La lutte contre le réchauffement climatique est-elle SMART ? Elle est certes ambitieuse, mais pas du tout spécifique car multidimensionnelle et systémique, pas non plus mesurable (le débat sur la bonne manière de procéder n’est pas clos, tant s’en faut), ni réaliste puisque la cause principale est hors du champ de l’activité humaine, et ni enfin temporellement cadrée car sur une échelle de durée pluri-générationnelle. Tout indique que la limitation du réchauffement climatique ne devrait pas être un objectif au sens strict du terme, car elle implique la prise de mesures radicales aux conséquences humaines graves, avec la certitude de ne jamais en atteindre le but pour autant.

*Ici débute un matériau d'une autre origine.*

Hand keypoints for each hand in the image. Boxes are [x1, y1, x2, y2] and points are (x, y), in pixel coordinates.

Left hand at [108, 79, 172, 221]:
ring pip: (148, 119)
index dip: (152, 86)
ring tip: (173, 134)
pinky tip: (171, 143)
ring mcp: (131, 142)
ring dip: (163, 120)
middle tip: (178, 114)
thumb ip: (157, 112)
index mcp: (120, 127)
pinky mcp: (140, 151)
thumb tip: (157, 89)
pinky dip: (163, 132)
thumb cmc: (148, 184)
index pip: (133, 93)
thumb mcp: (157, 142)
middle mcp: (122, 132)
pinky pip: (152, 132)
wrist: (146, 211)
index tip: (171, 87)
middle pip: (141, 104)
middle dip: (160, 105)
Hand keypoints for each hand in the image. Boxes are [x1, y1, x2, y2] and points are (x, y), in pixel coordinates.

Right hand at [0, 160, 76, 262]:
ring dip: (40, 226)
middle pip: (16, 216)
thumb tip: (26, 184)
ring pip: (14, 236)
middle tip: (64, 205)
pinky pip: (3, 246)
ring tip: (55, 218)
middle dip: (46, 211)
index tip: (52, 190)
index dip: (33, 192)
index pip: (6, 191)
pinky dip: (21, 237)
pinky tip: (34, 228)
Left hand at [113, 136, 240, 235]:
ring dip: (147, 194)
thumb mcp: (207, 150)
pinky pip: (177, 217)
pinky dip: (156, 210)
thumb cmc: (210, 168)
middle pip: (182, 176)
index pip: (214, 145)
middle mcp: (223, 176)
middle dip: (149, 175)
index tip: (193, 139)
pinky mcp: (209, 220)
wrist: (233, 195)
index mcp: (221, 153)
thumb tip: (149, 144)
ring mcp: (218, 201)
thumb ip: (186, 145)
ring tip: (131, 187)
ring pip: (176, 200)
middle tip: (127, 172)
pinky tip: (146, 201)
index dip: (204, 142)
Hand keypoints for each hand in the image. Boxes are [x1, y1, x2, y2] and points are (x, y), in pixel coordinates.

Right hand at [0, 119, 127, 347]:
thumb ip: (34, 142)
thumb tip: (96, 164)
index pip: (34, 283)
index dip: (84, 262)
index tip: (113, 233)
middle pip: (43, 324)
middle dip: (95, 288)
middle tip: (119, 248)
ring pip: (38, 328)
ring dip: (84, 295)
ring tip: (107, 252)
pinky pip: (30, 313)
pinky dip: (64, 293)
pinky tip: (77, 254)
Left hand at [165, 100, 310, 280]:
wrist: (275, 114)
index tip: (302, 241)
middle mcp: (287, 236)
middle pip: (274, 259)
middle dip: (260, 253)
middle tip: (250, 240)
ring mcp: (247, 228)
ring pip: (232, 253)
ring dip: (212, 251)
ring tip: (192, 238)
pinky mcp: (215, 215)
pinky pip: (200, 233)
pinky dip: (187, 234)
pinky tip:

La question climatique étant d’emblée globale, elle est un enjeux, pas un objectif. Il faut donc en venir à la remarque quasi finale de l’étude : « Le monde dans lequel nous vivrons dans les prochaines décennies sera un monde en mutation profonde et les territoires et les organisations qui s’en sortiront le mieux seront ceux qui auront su l’anticiper le plus tôt et qui seront devenus les plus résilients » (p. 31).

Ce qui est faisable, en effet, ce qui peut constituer un objectif (donc qui réponde aux critères SMART), c’est de nous préparer, là où nous sommes, aux évolutions climatiques probables (aménagement des littoraux, prévention de la désertification, gestion des eaux de pluie...). Mais ce sera chaque fois un objectif local, qui pourra être porté par les personnes concernées et mis en œuvre.

Nous adapter aux changements en cours signifie préserver nos écosystèmes de vie. Où l’on retrouve les questions de la pollution et de la diversité biologique, qui ont été largement éclipsées par la lutte contre le réchauffement climatique, alors que ce sont des objectifs environnementaux majeurs pour lesquels des plans d’actions efficaces sont possibles.

Ceci explique probablement pourquoi l’encyclique du pape François sur la sauvegarde de la maison commune, Laudato Si (http://w2.vatican.va/content/francesco/fr/encyclicals/documents/papa-francesco_20150524_enciclica-laudato-si.html), ne mentionne qu’à peine l’enjeu climatique pour se concentrer sur ce qui entre dans le périmètre de l’action humaine : la vie, l’eau, les polluants et les déchets, la justice sociale, la paix... Bonus : la sobriété qu’il prêche contribuera à limiter la contribution humaine au dérèglement climatique. C’est bien par là qu’il faut prendre la question environnementale.